**Problem details**
The entries below should appear again in your reply, word for word.
Information supplied START
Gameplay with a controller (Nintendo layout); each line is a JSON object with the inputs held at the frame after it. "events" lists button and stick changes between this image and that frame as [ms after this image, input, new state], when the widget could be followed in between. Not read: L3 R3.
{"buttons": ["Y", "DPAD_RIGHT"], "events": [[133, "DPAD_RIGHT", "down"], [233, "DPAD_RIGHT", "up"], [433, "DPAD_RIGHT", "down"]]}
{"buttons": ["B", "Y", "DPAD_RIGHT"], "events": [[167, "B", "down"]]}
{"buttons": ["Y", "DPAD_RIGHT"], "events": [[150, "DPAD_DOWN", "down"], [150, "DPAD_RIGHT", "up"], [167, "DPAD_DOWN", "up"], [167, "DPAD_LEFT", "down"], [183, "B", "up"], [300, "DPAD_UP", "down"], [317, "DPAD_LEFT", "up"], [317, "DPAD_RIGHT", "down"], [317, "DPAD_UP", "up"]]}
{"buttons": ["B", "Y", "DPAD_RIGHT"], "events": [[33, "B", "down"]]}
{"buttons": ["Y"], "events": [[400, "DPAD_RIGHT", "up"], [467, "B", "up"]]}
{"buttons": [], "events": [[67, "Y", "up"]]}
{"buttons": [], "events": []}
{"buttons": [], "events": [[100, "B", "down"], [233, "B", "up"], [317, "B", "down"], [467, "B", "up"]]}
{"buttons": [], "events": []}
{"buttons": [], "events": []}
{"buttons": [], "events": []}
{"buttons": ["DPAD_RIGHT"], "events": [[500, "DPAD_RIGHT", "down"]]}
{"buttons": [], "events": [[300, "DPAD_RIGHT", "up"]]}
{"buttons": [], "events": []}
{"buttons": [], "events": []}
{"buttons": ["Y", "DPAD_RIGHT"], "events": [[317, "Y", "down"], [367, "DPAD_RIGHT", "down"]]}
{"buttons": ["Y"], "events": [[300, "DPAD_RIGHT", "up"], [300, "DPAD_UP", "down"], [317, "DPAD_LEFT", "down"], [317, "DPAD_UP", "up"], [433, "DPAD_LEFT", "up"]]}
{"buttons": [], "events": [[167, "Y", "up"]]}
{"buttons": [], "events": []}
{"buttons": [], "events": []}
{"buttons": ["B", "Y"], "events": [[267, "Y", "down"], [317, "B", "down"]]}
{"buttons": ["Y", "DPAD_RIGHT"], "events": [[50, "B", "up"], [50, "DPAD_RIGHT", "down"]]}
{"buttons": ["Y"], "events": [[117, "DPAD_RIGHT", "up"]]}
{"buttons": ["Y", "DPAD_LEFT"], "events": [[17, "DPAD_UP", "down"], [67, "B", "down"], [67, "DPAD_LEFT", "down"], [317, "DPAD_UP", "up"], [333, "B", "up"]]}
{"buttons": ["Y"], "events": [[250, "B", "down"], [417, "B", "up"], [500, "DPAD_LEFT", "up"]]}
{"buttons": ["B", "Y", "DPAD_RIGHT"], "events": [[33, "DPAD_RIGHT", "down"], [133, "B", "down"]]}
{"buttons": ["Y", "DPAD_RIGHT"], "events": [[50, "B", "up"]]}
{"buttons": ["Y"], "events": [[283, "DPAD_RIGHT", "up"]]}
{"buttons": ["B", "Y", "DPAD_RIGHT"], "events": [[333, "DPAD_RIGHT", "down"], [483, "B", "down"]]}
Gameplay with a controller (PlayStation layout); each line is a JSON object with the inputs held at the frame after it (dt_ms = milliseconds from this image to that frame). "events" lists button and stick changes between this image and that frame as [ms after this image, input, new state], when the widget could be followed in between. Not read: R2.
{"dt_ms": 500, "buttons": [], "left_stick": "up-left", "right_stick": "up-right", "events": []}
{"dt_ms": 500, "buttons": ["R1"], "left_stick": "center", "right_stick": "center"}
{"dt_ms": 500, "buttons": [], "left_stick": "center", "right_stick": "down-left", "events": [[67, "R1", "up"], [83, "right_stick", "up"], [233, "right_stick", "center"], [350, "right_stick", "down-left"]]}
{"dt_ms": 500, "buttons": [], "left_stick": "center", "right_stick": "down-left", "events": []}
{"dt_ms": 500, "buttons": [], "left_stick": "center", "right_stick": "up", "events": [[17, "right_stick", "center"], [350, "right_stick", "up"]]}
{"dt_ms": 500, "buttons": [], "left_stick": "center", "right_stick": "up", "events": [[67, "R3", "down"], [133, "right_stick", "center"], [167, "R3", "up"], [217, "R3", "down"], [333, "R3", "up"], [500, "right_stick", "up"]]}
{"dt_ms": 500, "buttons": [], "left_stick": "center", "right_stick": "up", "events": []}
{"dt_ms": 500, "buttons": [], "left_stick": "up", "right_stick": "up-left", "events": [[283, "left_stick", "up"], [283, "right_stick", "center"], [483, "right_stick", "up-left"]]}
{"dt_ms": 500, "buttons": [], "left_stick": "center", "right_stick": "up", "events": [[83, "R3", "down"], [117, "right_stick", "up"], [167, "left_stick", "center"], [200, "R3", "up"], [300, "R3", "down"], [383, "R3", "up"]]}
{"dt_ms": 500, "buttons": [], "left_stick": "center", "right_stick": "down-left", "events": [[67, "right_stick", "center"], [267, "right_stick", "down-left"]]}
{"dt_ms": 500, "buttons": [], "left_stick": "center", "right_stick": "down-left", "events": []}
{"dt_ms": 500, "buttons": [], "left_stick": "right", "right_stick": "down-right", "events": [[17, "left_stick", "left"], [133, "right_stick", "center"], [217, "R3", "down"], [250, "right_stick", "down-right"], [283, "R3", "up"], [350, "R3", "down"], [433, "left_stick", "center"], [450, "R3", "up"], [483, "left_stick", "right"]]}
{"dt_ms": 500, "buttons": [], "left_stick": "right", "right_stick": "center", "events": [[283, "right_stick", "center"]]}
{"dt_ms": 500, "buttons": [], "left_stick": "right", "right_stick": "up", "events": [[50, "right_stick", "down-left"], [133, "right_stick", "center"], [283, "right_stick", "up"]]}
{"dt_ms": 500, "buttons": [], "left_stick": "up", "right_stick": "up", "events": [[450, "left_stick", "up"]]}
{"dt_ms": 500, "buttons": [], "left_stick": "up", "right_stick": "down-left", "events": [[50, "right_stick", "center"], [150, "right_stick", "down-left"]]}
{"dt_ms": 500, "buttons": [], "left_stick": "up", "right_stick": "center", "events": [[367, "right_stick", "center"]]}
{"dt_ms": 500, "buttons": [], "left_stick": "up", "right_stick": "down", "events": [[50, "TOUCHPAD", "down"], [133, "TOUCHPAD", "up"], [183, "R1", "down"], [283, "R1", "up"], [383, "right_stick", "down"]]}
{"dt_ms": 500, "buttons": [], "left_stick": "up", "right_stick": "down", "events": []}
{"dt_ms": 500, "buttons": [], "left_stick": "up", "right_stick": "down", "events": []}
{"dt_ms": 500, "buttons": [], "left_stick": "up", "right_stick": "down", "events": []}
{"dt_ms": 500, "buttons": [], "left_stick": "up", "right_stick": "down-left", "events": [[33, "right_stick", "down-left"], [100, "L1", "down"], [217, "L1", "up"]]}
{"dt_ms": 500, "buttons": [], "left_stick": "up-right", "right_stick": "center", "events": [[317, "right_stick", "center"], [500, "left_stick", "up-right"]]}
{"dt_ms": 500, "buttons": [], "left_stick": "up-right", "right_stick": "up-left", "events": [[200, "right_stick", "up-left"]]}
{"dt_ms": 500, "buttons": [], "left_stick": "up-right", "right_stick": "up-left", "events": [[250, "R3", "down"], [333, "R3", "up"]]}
Information supplied END
**Written answer**
Gameplay with a controller (Nintendo layout); each line is a JSON object with the inputs held at the frame after it. "events" lists button and stick changes between this image and that frame as [ms after this image, input, new state], when the widget could be followed in between. Not read: L3 R3.
{"buttons": ["Y", "DPAD_RIGHT"], "events": [[133, "DPAD_RIGHT", "down"], [233, "DPAD_RIGHT", "up"], [433, "DPAD_RIGHT", "down"]]}
{"buttons": ["B", "Y", "DPAD_RIGHT"], "events": [[167, "B", "down"]]}
{"buttons": ["Y", "DPAD_RIGHT"], "events": [[150, "DPAD_DOWN", "down"], [150, "DPAD_RIGHT", "up"], [167, "DPAD_DOWN", "up"], [167, "DPAD_LEFT", "down"], [183, "B", "up"], [300, "DPAD_UP", "down"], [317, "DPAD_LEFT", "up"], [317, "DPAD_RIGHT", "down"], [317, "DPAD_UP", "up"]]}
{"buttons": ["B", "Y", "DPAD_RIGHT"], "events": [[33, "B", "down"]]}
{"buttons": ["Y"], "events": [[400, "DPAD_RIGHT", "up"], [467, "B", "up"]]}
{"buttons": [], "events": [[67, "Y", "up"]]}
{"buttons": [], "events": []}
{"buttons": [], "events": [[100, "B", "down"], [233, "B", "up"], [317, "B", "down"], [467, "B", "up"]]}
{"buttons": [], "events": []}
{"buttons": [], "events": []}
{"buttons": [], "events": []}
{"buttons": ["DPAD_RIGHT"], "events": [[500, "DPAD_RIGHT", "down"]]}
{"buttons": [], "events": [[300, "DPAD_RIGHT", "up"]]}
{"buttons": [], "events": []}
{"buttons": [], "events": []}
{"buttons": ["Y", "DPAD_RIGHT"], "events": [[317, "Y", "down"], [367, "DPAD_RIGHT", "down"]]}
{"buttons": ["Y"], "events": [[300, "DPAD_RIGHT", "up"], [300, "DPAD_UP", "down"], [317, "DPAD_LEFT", "down"], [317, "DPAD_UP", "up"], [433, "DPAD_LEFT", "up"]]}
{"buttons": [], "events": [[167, "Y", "up"]]}
{"buttons": [], "events": []}
{"buttons": [], "events": []}
{"buttons": ["B", "Y"], "events": [[267, "Y", "down"], [317, "B", "down"]]}
{"buttons": ["Y", "DPAD_RIGHT"], "events": [[50, "B", "up"], [50, "DPAD_RIGHT", "down"]]}
{"buttons": ["Y"], "events": [[117, "DPAD_RIGHT", "up"]]}
{"buttons": ["Y", "DPAD_LEFT"], "events": [[17, "DPAD_UP", "down"], [67, "B", "down"], [67, "DPAD_LEFT", "down"], [317, "DPAD_UP", "up"], [333, "B", "up"]]}
{"buttons": ["Y"], "events": [[250, "B", "down"], [417, "B", "up"], [500, "DPAD_LEFT", "up"]]}
{"buttons": ["B", "Y", "DPAD_RIGHT"], "events": [[33, "DPAD_RIGHT", "down"], [133, "B", "down"]]}
{"buttons": ["Y", "DPAD_RIGHT"], "events": [[50, "B", "up"]]}
{"buttons": ["Y"], "events": [[283, "DPAD_RIGHT", "up"]]}
{"buttons": ["B", "Y", "DPAD_RIGHT"], "events": [[333, "DPAD_RIGHT", "down"], [483, "B", "down"]]}
Gameplay with a controller (PlayStation layout); each line is a JSON object with the inputs held at the frame after it (dt_ms = milliseconds from this image to that frame). "events" lists button and stick changes between this image and that frame as [ms after this image, input, new state], when the widget could be followed in between. Not read: R2.
{"dt_ms": 500, "buttons": [], "left_stick": "up-left", "right_stick": "up-right", "events": []}
{"dt_ms": 500, "buttons": ["R1"], "left_stick": "center", "right_stick": "center"}
{"dt_ms": 500, "buttons": [], "left_stick": "center", "right_stick": "down-left", "events": [[67, "R1", "up"], [83, "right_stick", "up"], [233, "right_stick", "center"], [350, "right_stick", "down-left"]]}
{"dt_ms": 500, "buttons": [], "left_stick": "center", "right_stick": "down-left", "events": []}
{"dt_ms": 500, "buttons": [], "left_stick": "center", "right_stick": "up", "events": [[17, "right_stick", "center"], [350, "right_stick", "up"]]}
{"dt_ms": 500, "buttons": [], "left_stick": "center", "right_stick": "up", "events": [[67, "R3", "down"], [133, "right_stick", "center"], [167, "R3", "up"], [217, "R3", "down"], [333, "R3", "up"], [500, "right_stick", "up"]]}
{"dt_ms": 500, "buttons": [], "left_stick": "center", "right_stick": "up", "events": []}
{"dt_ms": 500, "buttons": [], "left_stick": "up", "right_stick": "up-left", "events": [[283, "left_stick", "up"], [283, "right_stick", "center"], [483, "right_stick", "up-left"]]}
{"dt_ms": 500, "buttons": [], "left_stick": "center", "right_stick": "up", "events": [[83, "R3", "down"], [117, "right_stick", "up"], [167, "left_stick", "center"], [200, "R3", "up"], [300, "R3", "down"], [383, "R3", "up"]]}
{"dt_ms": 500, "buttons": [], "left_stick": "center", "right_stick": "down-left", "events": [[67, "right_stick", "center"], [267, "right_stick", "down-left"]]}
{"dt_ms": 500, "buttons": [], "left_stick": "center", "right_stick": "down-left", "events": []}
{"dt_ms": 500, "buttons": [], "left_stick": "right", "right_stick": "down-right", "events": [[17, "left_stick", "left"], [133, "right_stick", "center"], [217, "R3", "down"], [250, "right_stick", "down-right"], [283, "R3", "up"], [350, "R3", "down"], [433, "left_stick", "center"], [450, "R3", "up"], [483, "left_stick", "right"]]}
{"dt_ms": 500, "buttons": [], "left_stick": "right", "right_stick": "center", "events": [[283, "right_stick", "center"]]}
{"dt_ms": 500, "buttons": [], "left_stick": "right", "right_stick": "up", "events": [[50, "right_stick", "down-left"], [133, "right_stick", "center"], [283, "right_stick", "up"]]}
{"dt_ms": 500, "buttons": [], "left_stick": "up", "right_stick": "up", "events": [[450, "left_stick", "up"]]}
{"dt_ms": 500, "buttons": [], "left_stick": "up", "right_stick": "down-left", "events": [[50, "right_stick", "center"], [150, "right_stick", "down-left"]]}
{"dt_ms": 500, "buttons": [], "left_stick": "up", "right_stick": "center", "events": [[367, "right_stick", "center"]]}
{"dt_ms": 500, "buttons": [], "left_stick": "up", "right_stick": "down", "events": [[50, "TOUCHPAD", "down"], [133, "TOUCHPAD", "up"], [183, "R1", "down"], [283, "R1", "up"], [383, "right_stick", "down"]]}
{"dt_ms": 500, "buttons": [], "left_stick": "up", "right_stick": "down", "events": []}
{"dt_ms": 500, "buttons": [], "left_stick": "up", "right_stick": "down", "events": []}
{"dt_ms": 500, "buttons": [], "left_stick": "up", "right_stick": "down", "events": []}
{"dt_ms": 500, "buttons": [], "left_stick": "up", "right_stick": "down-left", "events": [[33, "right_stick", "down-left"], [100, "L1", "down"], [217, "L1", "up"]]}
{"dt_ms": 500, "buttons": [], "left_stick": "up-right", "right_stick": "center", "events": [[317, "right_stick", "center"], [500, "left_stick", "up-right"]]}
{"dt_ms": 500, "buttons": [], "left_stick": "up-right", "right_stick": "up-left", "events": [[200, "right_stick", "up-left"]]}
{"dt_ms": 500, "buttons": [], "left_stick": "up-right", "right_stick": "up-left", "events": [[250, "R3", "down"], [333, "R3", "up"]]}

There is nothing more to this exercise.